The vaccine, which has previously been tested in monkeys, makes use of an inactivated type of the virus that may only effectively replicate in artificial cells. Scientists hope that may make it safer than different treatments, the Institute of Medical Science at the University of Tokyo stated in a press release.
“We think there’s high hope for a new, safe vaccine which might be produced effectively,” Yoshihiro Kawaoka, a professor of infectious diseases on the university who helped develop the vaccine, stated in the release.
The university will start the clinical study later in December, injecting 30 healthy adult men with two doses of the vaccine, four weeks aside. They are going to be monitored for side effects and whether or not they have developed immunity to Ebola.
The Ebola virus can be passed on by contact with the secretions, blood, body fluids, or by organs of an infected or recently deceased person. The death rate is usually high, ranging up to 90 % in some outbreaks, based on the WHO.

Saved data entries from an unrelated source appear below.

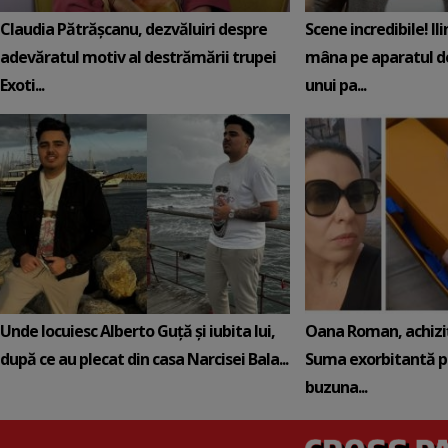
Claudia Pătrășcanu, dezvăluiri despre
Scene incredibile! Il
adevăratul motiv al destrămării trupei
mâna pe aparatul de
Exoti...
unui pa...
Unde locuiesc Alberto Guță și iubita lui,
Oana Roman, achiziț
după ce au plecat din casa Narcisei Bala...
Suma exorbitantă pe
buzuna...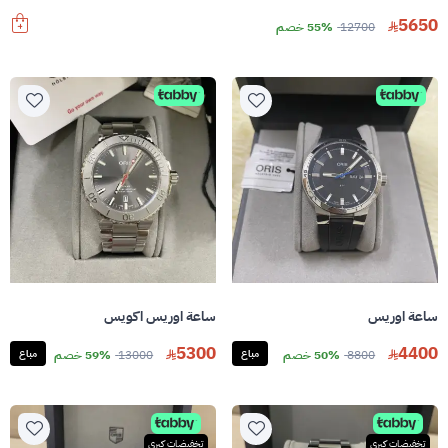
5650
12700
55% خصم
ساعة اوريس
ساعة اوريس اكويس
5300
4400
8800
50% خصم
مباع
13000
59% خصم
مباع
تخفيضات كبرى
تخفيضات كبرى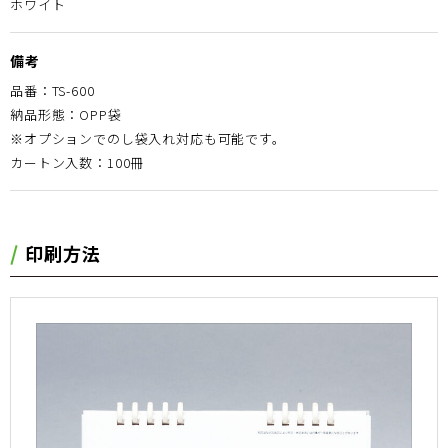
ホワイト
備考
品番：TS-600
納品形態：OPP袋
※オプションでのし袋入れ対応も可能です。
カートン入数：100冊
印刷方法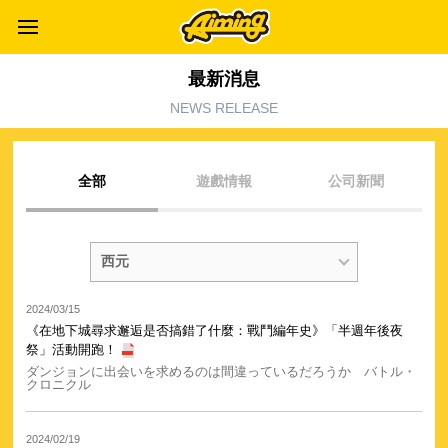
最新消息
NEWS RELEASE
全部
遊戲情報
公司新聞
2024/03/15
《在地下城尋求邂逅是否搞錯了什麼：戰鬥編年史》「半週年後夜
祭」活動開跑！
ダンジョンに出会いを求めるのは間違っているだろうか バトル・
クロニクル
2024/02/19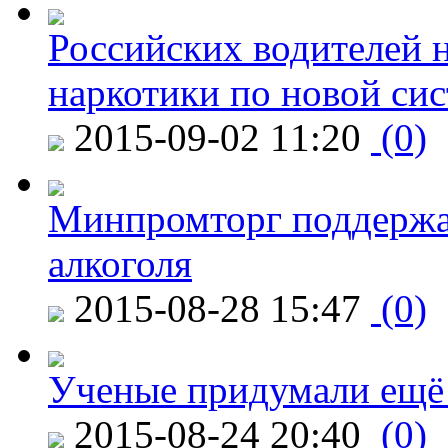
Российских водителей н
наркотики по новой си
2015-09-02 11:20
(0)
Минпромторг поддержа
алкоголя
2015-08-28 15:47
(0)
Ученые придумали ещё 
2015-08-24 20:40
(0)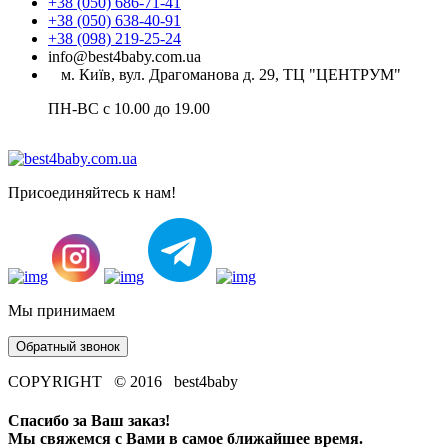
+38 (050) 686-71-41
+38 (050) 638-40-91
+38 (098) 219-25-24
info@best4baby.com.ua
м. Київ, вул. Драгоманова д. 29, ТЦ "ЦЕНТРУМ"
ПН-ВС с 10.00 до 19.00
Присоединяйтесь к нам!
Мы принимаем
Обратный звонок
COPYRIGHT © 2016 best4baby
Спасибо за Ваш заказ!
Мы свяжемся с Вами в самое ближайшее время.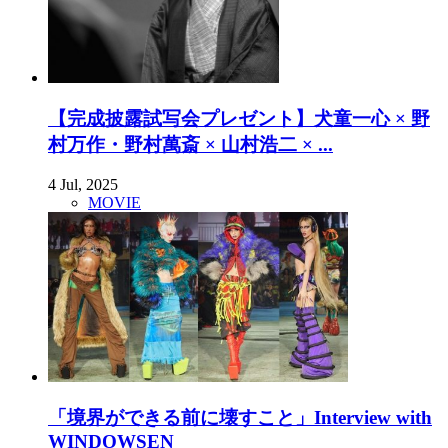
【完成披露試写会プレゼント】犬童一心 × 野
村万作・野村萬斎 × 山村浩二 × ...
4 Jul, 2025
MOVIE
「境界ができる前に壊すこと」Interview with
WINDOWSEN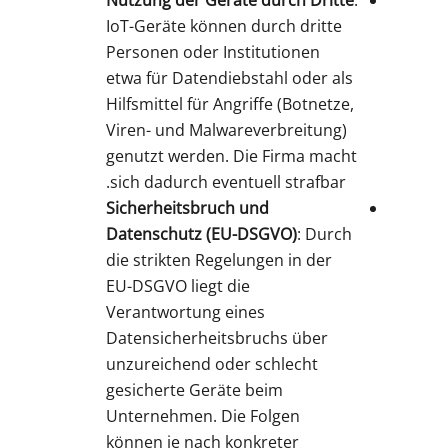
IoT-Geräte können durch dritte
Personen oder Institutionen
etwa für Datendiebstahl oder als
Hilfsmittel für Angriffe (Botnetze,
Viren- und Malwareverbreitung)
genutzt werden. Die Firma macht
sich dadurch eventuell strafbar.
Sicherheitsbruch und
Datenschutz (EU-DSGVO)
: Durch
die strikten Regelungen in der
EU-DSGVO liegt die
Verantwortung eines
Datensicherheitsbruchs über
unzureichend oder schlecht
gesicherte Geräte beim
Unternehmen. Die Folgen
können je nach konkreter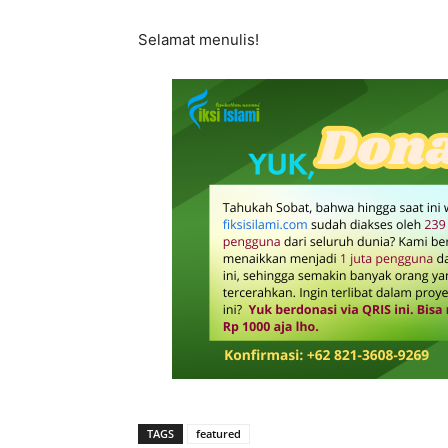
Selamat menulis!
TAGS
featured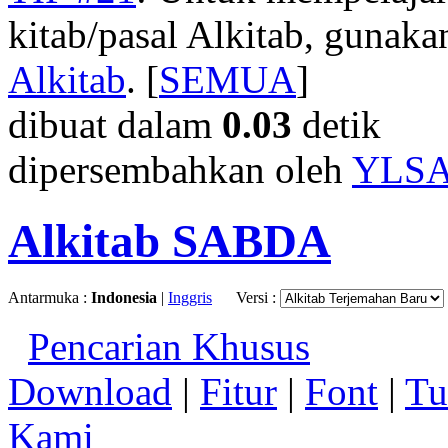
kitab/pasal Alkitab, gunak
Alkitab
. [
SEMUA
]
dibuat dalam
0.03
detik
dipersembahkan oleh
YLS
Alkitab SABDA
Antarmuka :
Indonesia
|
Inggris
Versi :
Pencarian Khusus
Download
|
Fitur
|
Font
|
Tu
Kami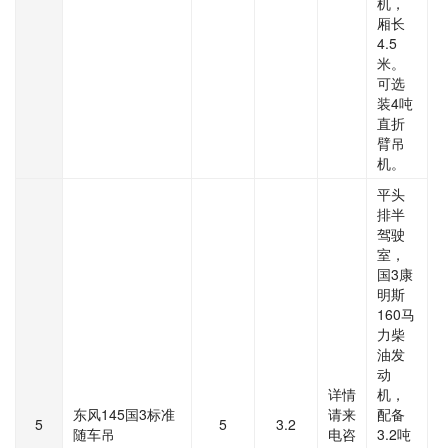
机，
厢长
4.5
米。
可选
装4吨
直折
臂吊
机。
平头
排半
驾驶
室，
国3康
明斯
160马
力柴
油发
动
详情
机，
东风145国3标准
请来
配备
5
5
3.2
随车吊
电咨
3.2吨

A number of Ebola vaccines exist, including rVSV-ZEBOV and a new formulation produced by a Belgian subsidiary of Johnson & Johnson that went into use last month within the Democratic Republic of Congo.
The country is within the grip of an Ebola epidemic that has killed more than 2,000 individuals in 15 months. It’s the second deadliest to date after a 2014-2016 outbreak, which left some 11,000 people dead and underscored the urgency to bring a vaccine to market.